- **Task directions**
Copy the multiple regression flashcards below word for word, from start to finish.

- **Text segment**
[Start of Attachment]
Multiple Regression Flashcards
What type of analysis does Multiple Regression come under?
Analysis of dependence = “in which one variable is identified for study and is then examined in terms of its dependence on others”
What is Multiple Regression, why is it useful?
It involves moving beyond the simple and often inappropriate reliance on a single variable (X) for predicting changes in Y.
It uses multiple variables to explain a single outcome, thus allowing the investigation of more complex phenomena.
What is the coefficient of explanation for a multiple regression?
Adjusted R-square = how much variation we see that can be accounted for by the model, between -1 and +1, give as a PERCENTAGE %. Unlike simple linear, here it is ‘adjusted’ to account for the number of predictor variables
In what other ways are the independent variables called in this type of test?
‘Predictors’ or ‘regressors’ - the variables (X) that are being used to predict changes in Y
What is the general equation for this?
y = a + b1x1 + b2x2…… + bnxn
How is the problem of visualising a multiple regression dealt with?
Uses a ‘best-fit plane’ to which variables fit.
Using the adjusted R-square, we can compare ‘goodness of fit’ between similar models (but NOT different studies)
What is scale-dependency? Why does it occur?
Different variables are often measured differently (on different scales), but the model requires variables to be on the same scale otherwise the relative influence of a variable on the outcome variable is impossible to determine.
How is scale-dependecy dealt with?
Standardisation = conversion of partial regression coefficients into standardised coefficients, called BETA VALUES.
(all variables converted based on the distribution of data, into z-units by taking mean of X from X, divided by standard deviation)
What are the two other model outcomes needed to report results (besides adjusted R-square)?
F-ratio = significance of overall regression model, total explained variance; the larger the more variance that is explained
T = the significance of coefficients in explaining the variance (null says B = 0)
[End of Attachment]
[Dataset entries]
[Start of Attachment]
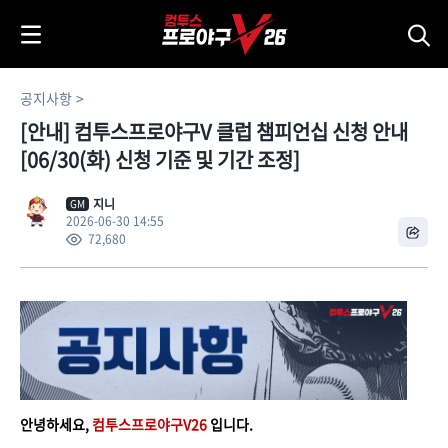
i
p
t
o
공지사항
C
[안내] 컴투스프로야구V 클럽 챔피언십 신청 안내
o
n
[06/30(화) 신청 기준 및 기간 조정]
t
e
지니
GM
2026-06-30 14:55
n
72,680
t
안녕하세요,
컴투스프로야구V26
입니다.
[End of Attachment]
- **Output for this exercise**
Multiple Regression Flashcards
What type of analysis does Multiple Regression come under?
Analysis of dependence = “in which one variable is identified for study and is then examined in terms of its dependence on others”
What is Multiple Regression, why is it useful?
It involves moving beyond the simple and often inappropriate reliance on a single variable (X) for predicting changes in Y.
It uses multiple variables to explain a single outcome, thus allowing the investigation of more complex phenomena.
What is the coefficient of explanation for a multiple regression?
Adjusted R-square = how much variation we see that can be accounted for by the model, between -1 and +1, give as a PERCENTAGE %. Unlike simple linear, here it is ‘adjusted’ to account for the number of predictor variables
In what other ways are the independent variables called in this type of test?
‘Predictors’ or ‘regressors’ - the variables (X) that are being used to predict changes in Y
What is the general equation for this?
y = a + b1x1 + b2x2…… + bnxn
How is the problem of visualising a multiple regression dealt with?
Uses a ‘best-fit plane’ to which variables fit.
Using the adjusted R-square, we can compare ‘goodness of fit’ between similar models (but NOT different studies)
What is scale-dependency? Why does it occur?
Different variables are often measured differently (on different scales), but the model requires variables to be on the same scale otherwise the relative influence of a variable on the outcome variable is impossible to determine.
How is scale-dependecy dealt with?
Standardisation = conversion of partial regression coefficients into standardised coefficients, called BETA VALUES.
(all variables converted based on the distribution of data, into z-units by taking mean of X from X, divided by standard deviation)
What are the two other model outcomes needed to report results (besides adjusted R-square)?
F-ratio = significance of overall regression model, total explained variance; the larger the more variance that is explained
T = the significance of coefficients in explaining the variance (null says B = 0)